One of the most fascinating and baffling aspects of both of these conspiracies is their fixation on the so-called clues buried within the music. If anyone had gone to such elaborate lengths to cover up a death, why would they leave behind a trail of Easter eggs to follow? That’s like Scooby-Doo Mystery 101. It’s telling that the “Avril is Dead” and “Paul is Dead” theories offer the exact same reasoning: Their surviving counterparts felt such immense guilt over the farce that they decided to leave messages in the music to communicate the truth to the fans. It sounds … laughable and utterly insane. But as preposterous as it may appear in retrospect, this kind of fervent and irrational analysis of famous artists is still common practice today. 

Perhaps the most direct parallel can be made to a musician who hasn’t been subject to a death hoax but has rather concocted a conspiracy at the heart of their own public persona. Now I say this kindly as a fan of Taylor Swift myself, but her fanbase goes to deranged extremes to piece together the clues pointing towards her next creative project. Nothing is off-limits. The precise timing of her public appearances, the articles of clothing she wears, the style of her hair, the wording and punctuation of her posts. Her fans are constantly in avid pursuit of being able to predict her next move, to solve the intricately built puzzle of her artistry.

What sets her fanbase apart is the fact that this type of analysis is actively encouraged by Swift herself. It started out innocently enough, with hidden messages in the liner notes of her albums, repeated visuals in the music videos. But it quickly moved beyond the music itself. Swift is the self-appointed “mastermind,” scheming to time press releases so that they align with her favorite number, 13, or hinting at future projects innocuously, years in advance. She once released an album announcement accompanied with a crossword puzzle for fans to decipher the track titles. She arranged “secret sessions” in which select fans were invited to one of her eight houses to listen to a new album ahead of time. Swift has always had a keen focus on her marketability (she is both an untouchable, statuesque pop star and a relatable best friend), and positing herself at the center of an unsolvable maze of lyrics and inscrutable decisions is a highly intentional move. 

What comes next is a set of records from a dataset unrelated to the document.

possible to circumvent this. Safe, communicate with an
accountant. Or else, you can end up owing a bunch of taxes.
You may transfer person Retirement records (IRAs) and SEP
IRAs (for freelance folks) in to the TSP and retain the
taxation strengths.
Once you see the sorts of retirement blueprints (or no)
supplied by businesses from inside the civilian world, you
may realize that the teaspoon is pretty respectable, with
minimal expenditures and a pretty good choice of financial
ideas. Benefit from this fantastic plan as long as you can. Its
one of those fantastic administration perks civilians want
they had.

Conspiracies thrive in the blindspots of our knowledge, and Swift’s invite a thoroughly fabricated intimacy and a close, personal kinship with an enigmatic, elusive figure — spotting the Easter egg gives you the inflated sense that you are a “special” fan, better than the casual listener. You are sharp-eyed and dedicated enough to notice the clues, to have an encyclopedic knowledge of not only Swift’s career or personal life, but her lore.  

Swift’s tendency to subtly “clue” fans in over the years has now made everything she says or does appear cryptic and intentional. It doesn’t really matter whether she’s truly planning out every little thing in advance, because the fans’ belief is unwavering. They’ve cultivated her narrative meticulously; it lends an all-knowing mystique to her artistry and public persona that otherwise wouldn’t exist. Nothing about Swift or her music is all that experimental or inventive, but this phenomenon makes it feel worthy of our interest. It keeps her perpetually in the apex of her career, floating along carefully crafted fanaticism and hysterical reverence. 

There usually isn’t a bright side to being subject to conspiracy. Everyone was briefly talking about Avril Lavigne again, but as the face of a joke. An insane rumor caused concern over Paul McCartney’s well-being, but he really just wanted to be left alone. Taylor Swift is different. She exists within a self-imposed mythos of her own creation. She wields the sort of influence and cunning to actually pull off the elaborate conspiracies we regard incredulously. With the Avril and Paul conspiracies, I brushed off the “evidence” as being coincidental or misinterpreted. If someone told me the same of Taylor Swift, I’d have no difficulty believing that she’d left behind hidden messages for the fans. She may not have had to stage a death hoax to do it, but this is how she has irrefutably become the stuff of legend.